Posts tagged ‘Society of Australian Genealogists (SAG)’
How disappointing it is to order a marriage certificate for your genealogy research, and when you receive it, find some of the fields blank. In the case of marriage certificates in NSW,all hope is not necessarily lost.
The First Fleet landed in what was to become Sydney on 26th January 1788 and the first marriage took place soon after. (The first baptism and death registered for the new colony actually occurred en route to Australia, in 1787.)
Britain had claimed all the are from 133 degrees east to 135 degrees east for the new colony of New South Wales. That western boundary line passes roughly down the middle of the Australian continent, to the east it included New Zealand and beyond. All this area was originally administered as part of the colony of New South Wales. Boundaries and borders changed over time, and new colonies were created out of land that was previously NSW.
But back to those marriages. The earliest baptisms, marriages and burials in the colony of New South Wales were recorded in the church records. On 1st March 1856 Civil Registration was established in NSW, meaning that the government began administering the registration of births, marriages and deaths, and issuing certificates. The Registry began acquiring the church records.
Between 1856 and 1895, some details (such as details of the parents of bride and groom), were recorded in the church marriage documents but not in the official Registry documents. In 1912 Registry staff began collecting these additional details and adding them into the Registry copies, but the process was never completed.

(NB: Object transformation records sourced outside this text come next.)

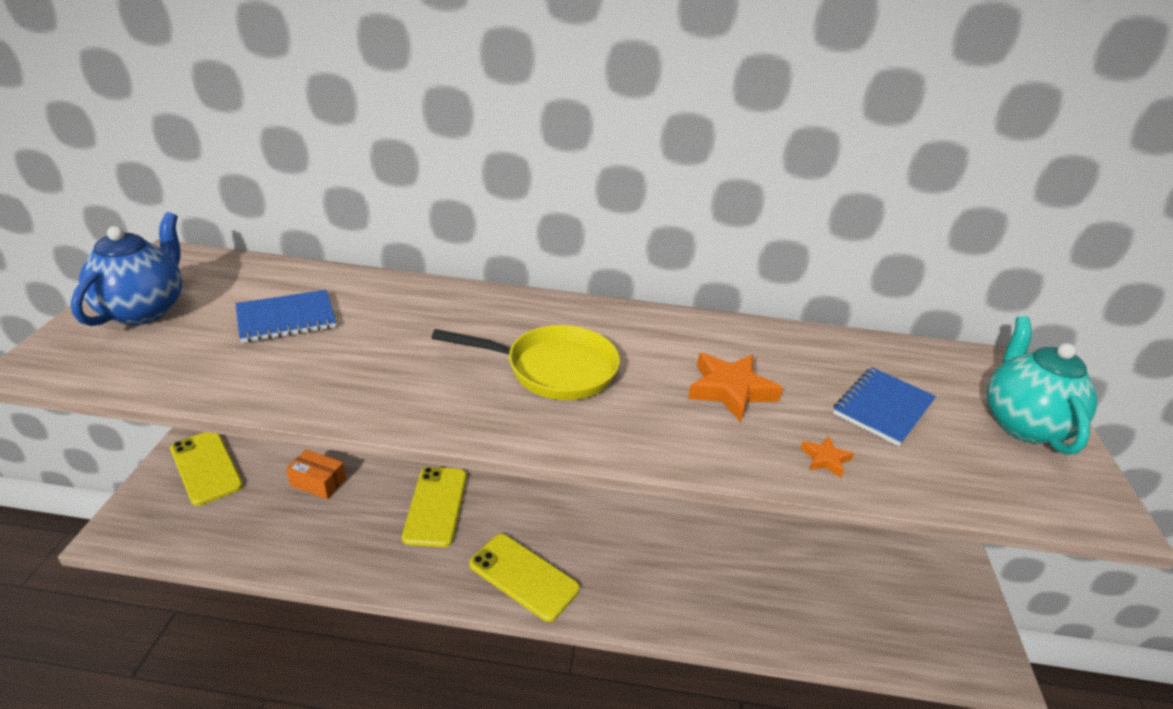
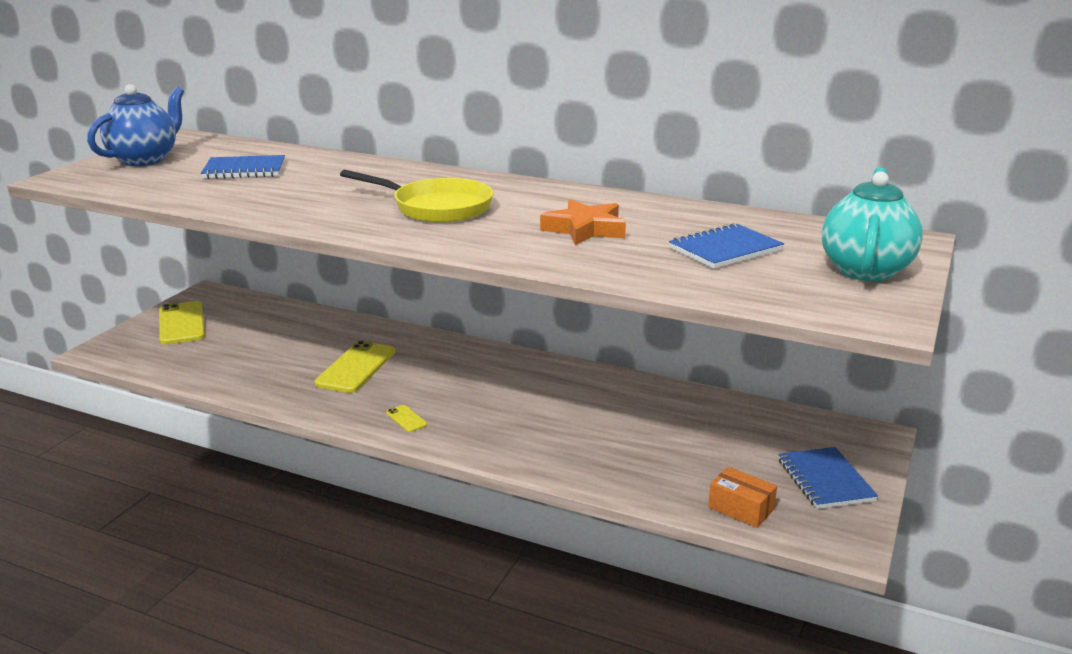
camera: 20 degrees right, 10 degrees down
(318, 482) = (265, 342): orange box -> orange box (740, 508)
(523, 576) = (406, 419): yellow phone -> yellow phone, size x0.46
(825, 459) = (633, 269): orange star -> none
(934, 583) = (825, 480): none -> blue notebook

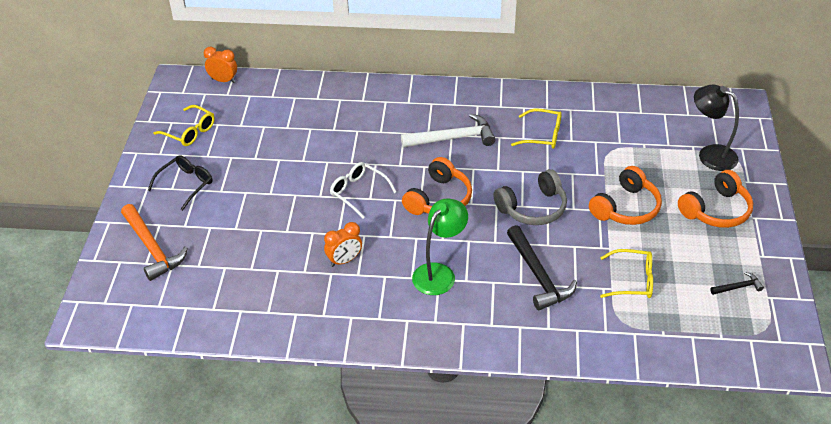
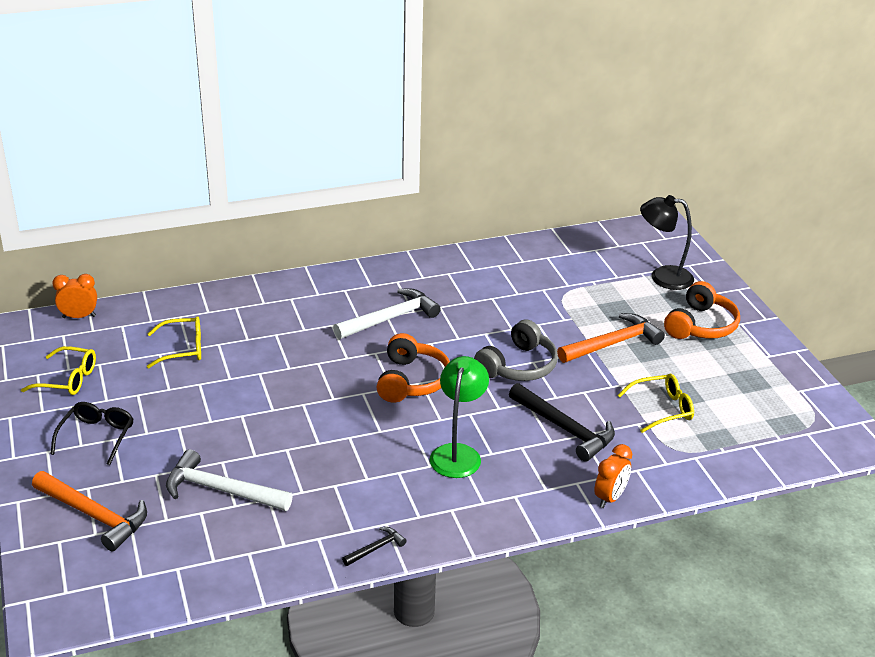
camera: 25 degrees left, 10 degrees down
(248, 253) = (221, 490): none -> white hammer
(344, 260) = (342, 468): orange clock -> orange clock (610, 498)
(358, 192) = (315, 395): white glasses -> none
(542, 135) = (485, 295): yellow glasses -> yellow glasses (183, 349)
(626, 208) = (612, 343): orange headphones -> orange hammer
(738, 287) = (765, 389): black hammer -> black hammer (376, 548)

Most of the surviving 19th century church records have now been filmed and made available as part of the ‘Church and Parish Registers Joint Copy Project’, conducted by the Society of Australian Genealogists (SAG), the State Library of NSW and the National Library of Australia. In addition many church records have been filmed by the Church of Jesus Christ of Latter-Day Saints – check out the Library Catalogue on FamilySearch.
So if you obtain a copy of a marriage certificate which has the parents’ details blank, it would be a good idea to check out the corresponding church marriage record. Often the information was recorded there, but just not transferred into the copy held by the NSW Registry.